WORK INSTRUCTION: Go through the entries below and print each one exactly, leaving out pictures.

SOURCE MATERIAL:
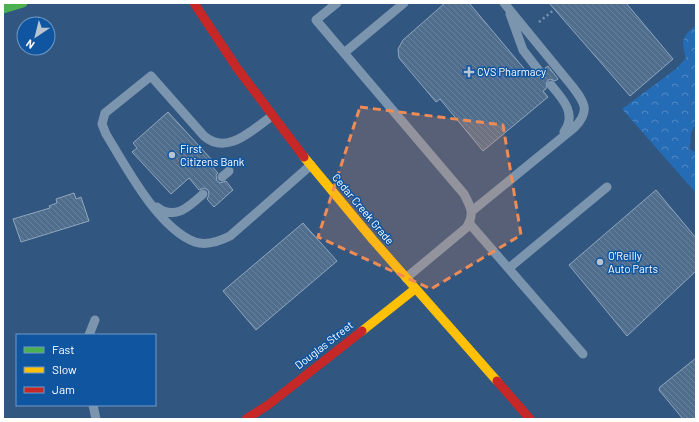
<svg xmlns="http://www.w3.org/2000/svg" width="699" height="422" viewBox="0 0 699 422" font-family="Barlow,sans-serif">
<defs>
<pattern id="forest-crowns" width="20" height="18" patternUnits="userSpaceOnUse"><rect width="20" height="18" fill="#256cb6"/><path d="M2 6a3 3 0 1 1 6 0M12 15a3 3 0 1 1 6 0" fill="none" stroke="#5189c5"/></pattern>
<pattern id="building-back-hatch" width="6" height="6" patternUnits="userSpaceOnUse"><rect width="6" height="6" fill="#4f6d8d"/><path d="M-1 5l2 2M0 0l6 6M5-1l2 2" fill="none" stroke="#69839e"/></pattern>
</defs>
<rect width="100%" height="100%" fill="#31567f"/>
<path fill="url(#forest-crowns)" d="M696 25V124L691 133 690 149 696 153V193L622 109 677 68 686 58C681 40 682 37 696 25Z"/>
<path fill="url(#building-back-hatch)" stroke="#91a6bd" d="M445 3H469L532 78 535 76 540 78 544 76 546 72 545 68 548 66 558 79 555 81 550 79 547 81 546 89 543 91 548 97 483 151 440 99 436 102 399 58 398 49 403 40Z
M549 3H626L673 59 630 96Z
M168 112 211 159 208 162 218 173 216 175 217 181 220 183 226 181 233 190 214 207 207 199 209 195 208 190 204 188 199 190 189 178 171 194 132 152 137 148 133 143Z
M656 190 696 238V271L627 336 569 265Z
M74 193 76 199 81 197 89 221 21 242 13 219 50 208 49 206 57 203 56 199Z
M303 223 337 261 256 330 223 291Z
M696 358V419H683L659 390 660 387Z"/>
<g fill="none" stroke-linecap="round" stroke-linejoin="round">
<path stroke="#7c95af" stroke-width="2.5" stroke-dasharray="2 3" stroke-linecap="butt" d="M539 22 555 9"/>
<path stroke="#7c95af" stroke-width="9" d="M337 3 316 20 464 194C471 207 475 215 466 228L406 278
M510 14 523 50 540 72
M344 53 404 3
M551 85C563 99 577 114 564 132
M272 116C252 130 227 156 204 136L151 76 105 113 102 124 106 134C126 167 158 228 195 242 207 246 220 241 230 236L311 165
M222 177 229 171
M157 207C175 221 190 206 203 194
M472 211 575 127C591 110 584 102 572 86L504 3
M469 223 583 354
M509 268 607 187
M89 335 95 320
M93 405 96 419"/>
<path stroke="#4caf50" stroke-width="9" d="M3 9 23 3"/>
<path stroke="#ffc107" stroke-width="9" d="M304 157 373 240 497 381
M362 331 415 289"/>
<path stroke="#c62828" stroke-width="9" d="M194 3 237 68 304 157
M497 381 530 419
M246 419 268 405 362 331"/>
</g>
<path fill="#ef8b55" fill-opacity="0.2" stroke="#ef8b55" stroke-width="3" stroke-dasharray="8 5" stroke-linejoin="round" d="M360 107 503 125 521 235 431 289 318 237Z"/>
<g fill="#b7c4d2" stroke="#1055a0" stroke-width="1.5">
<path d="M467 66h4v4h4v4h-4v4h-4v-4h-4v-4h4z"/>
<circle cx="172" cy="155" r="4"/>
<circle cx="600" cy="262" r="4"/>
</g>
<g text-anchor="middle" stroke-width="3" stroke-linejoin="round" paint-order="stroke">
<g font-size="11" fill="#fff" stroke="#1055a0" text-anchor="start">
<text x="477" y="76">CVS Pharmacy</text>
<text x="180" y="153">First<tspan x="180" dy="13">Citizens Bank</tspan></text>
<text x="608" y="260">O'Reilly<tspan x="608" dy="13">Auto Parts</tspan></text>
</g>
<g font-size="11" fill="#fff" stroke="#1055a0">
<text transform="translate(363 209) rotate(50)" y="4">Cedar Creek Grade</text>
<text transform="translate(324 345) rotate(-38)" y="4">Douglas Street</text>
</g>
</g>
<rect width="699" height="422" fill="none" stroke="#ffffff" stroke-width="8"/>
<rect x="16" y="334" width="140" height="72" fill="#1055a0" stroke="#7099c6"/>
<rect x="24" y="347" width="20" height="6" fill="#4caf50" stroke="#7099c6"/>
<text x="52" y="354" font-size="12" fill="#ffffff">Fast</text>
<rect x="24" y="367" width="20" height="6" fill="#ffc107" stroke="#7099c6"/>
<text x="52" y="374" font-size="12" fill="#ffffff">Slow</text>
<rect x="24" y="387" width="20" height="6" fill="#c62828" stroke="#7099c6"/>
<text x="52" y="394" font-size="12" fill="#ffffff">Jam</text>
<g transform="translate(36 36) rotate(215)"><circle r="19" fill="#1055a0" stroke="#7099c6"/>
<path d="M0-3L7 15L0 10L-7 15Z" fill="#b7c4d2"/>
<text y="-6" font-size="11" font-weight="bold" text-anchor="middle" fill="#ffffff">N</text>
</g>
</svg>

OUTPUT OF THE EXERCISE:
<svg xmlns="http://www.w3.org/2000/svg" width="699" height="422" viewBox="0 0 699 422" font-family="Barlow,sans-serif">
<defs>
<pattern id="forest-crowns" width="20" height="18" patternUnits="userSpaceOnUse"><rect width="20" height="18" fill="#256cb6"/><path d="M2 6a3 3 0 1 1 6 0M12 15a3 3 0 1 1 6 0" fill="none" stroke="#5189c5"/></pattern>
<pattern id="building-back-hatch" width="6" height="6" patternUnits="userSpaceOnUse"><rect width="6" height="6" fill="#4f6d8d"/><path d="M-1 5l2 2M0 0l6 6M5-1l2 2" fill="none" stroke="#69839e"/></pattern>
</defs>
<rect width="100%" height="100%" fill="#31567f"/>
<path fill="url(#forest-crowns)" d="M696 25V124L691 133 690 149 696 153V193L622 109 677 68 686 58C681 40 682 37 696 25Z"/>
<path fill="url(#building-back-hatch)" stroke="#91a6bd" d="M445 3H469L532 78 535 76 540 78 544 76 546 72 545 68 548 66 558 79 555 81 550 79 547 81 546 89 543 91 548 97 483 151 440 99 436 102 399 58 398 49 403 40Z
M549 3H626L673 59 630 96Z
M168 112 211 159 208 162 218 173 216 175 217 181 220 183 226 181 233 190 214 207 207 199 209 195 208 190 204 188 199 190 189 178 171 194 132 152 137 148 133 143Z
M656 190 696 238V271L627 336 569 265Z
M74 193 76 199 81 197 89 221 21 242 13 219 50 208 49 206 57 203 56 199Z
M303 223 337 261 256 330 223 291Z
M696 358V419H683L659 390 660 387Z"/>
<g fill="none" stroke-linecap="round" stroke-linejoin="round">
<path stroke="#7c95af" stroke-width="2.5" stroke-dasharray="2 3" stroke-linecap="butt" d="M539 22 555 9"/>
<path stroke="#7c95af" stroke-width="9" d="M337 3 316 20 464 194C471 207 475 215 466 228L406 278
M510 14 523 50 540 72
M344 53 404 3
M551 85C563 99 577 114 564 132
M272 116C252 130 227 156 204 136L151 76 105 113 102 124 106 134C126 167 158 228 195 242 207 246 220 241 230 236L311 165
M222 177 229 171
M157 207C175 221 190 206 203 194
M472 211 575 127C591 110 584 102 572 86L504 3
M469 223 583 354
M509 268 607 187
M89 335 95 320
M93 405 96 419"/>
<path stroke="#4caf50" stroke-width="9" d="M3 9 23 3"/>
<path stroke="#ffc107" stroke-width="9" d="M304 157 373 240 497 381
M362 331 415 289"/>
<path stroke="#c62828" stroke-width="9" d="M194 3 237 68 304 157
M497 381 530 419
M246 419 268 405 362 331"/>
</g>
<path fill="#ef8b55" fill-opacity="0.2" stroke="#ef8b55" stroke-width="3" stroke-dasharray="8 5" stroke-linejoin="round" d="M360 107 503 125 521 235 431 289 318 237Z"/>
<g fill="#b7c4d2" stroke="#1055a0" stroke-width="1.5">
<path d="M467 66h4v4h4v4h-4v4h-4v-4h-4v-4h4z"/>
<circle cx="172" cy="155" r="4"/>
<circle cx="600" cy="262" r="4"/>
</g>
<g text-anchor="middle" stroke-width="3" stroke-linejoin="round" paint-order="stroke">
<g font-size="11" fill="#fff" stroke="#1055a0" text-anchor="start">
<text x="477" y="76">CVS Pharmacy</text>
<text x="180" y="153">First<tspan x="180" dy="13">Citizens Bank</tspan></text>
<text x="608" y="260">O'Reilly<tspan x="608" dy="13">Auto Parts</tspan></text>
</g>
<g font-size="11" fill="#fff" stroke="#1055a0">
<text transform="translate(363 209) rotate(50)" y="4">Cedar Creek Grade</text>
<text transform="translate(324 345) rotate(-38)" y="4">Douglas Street</text>
</g>
</g>
<rect width="699" height="422" fill="none" stroke="#ffffff" stroke-width="8"/>
<rect x="16" y="334" width="140" height="72" fill="#1055a0" stroke="#7099c6"/>
<rect x="24" y="347" width="20" height="6" fill="#4caf50" stroke="#7099c6"/>
<text x="52" y="354" font-size="12" fill="#ffffff">Fast</text>
<rect x="24" y="367" width="20" height="6" fill="#ffc107" stroke="#7099c6"/>
<text x="52" y="374" font-size="12" fill="#ffffff">Slow</text>
<rect x="24" y="387" width="20" height="6" fill="#c62828" stroke="#7099c6"/>
<text x="52" y="394" font-size="12" fill="#ffffff">Jam</text>
<g transform="translate(36 36) rotate(215)"><circle r="19" fill="#1055a0" stroke="#7099c6"/>
<path d="M0-3L7 15L0 10L-7 15Z" fill="#b7c4d2"/>
<text y="-6" font-size="11" font-weight="bold" text-anchor="middle" fill="#ffffff">N</text>
</g>
</svg>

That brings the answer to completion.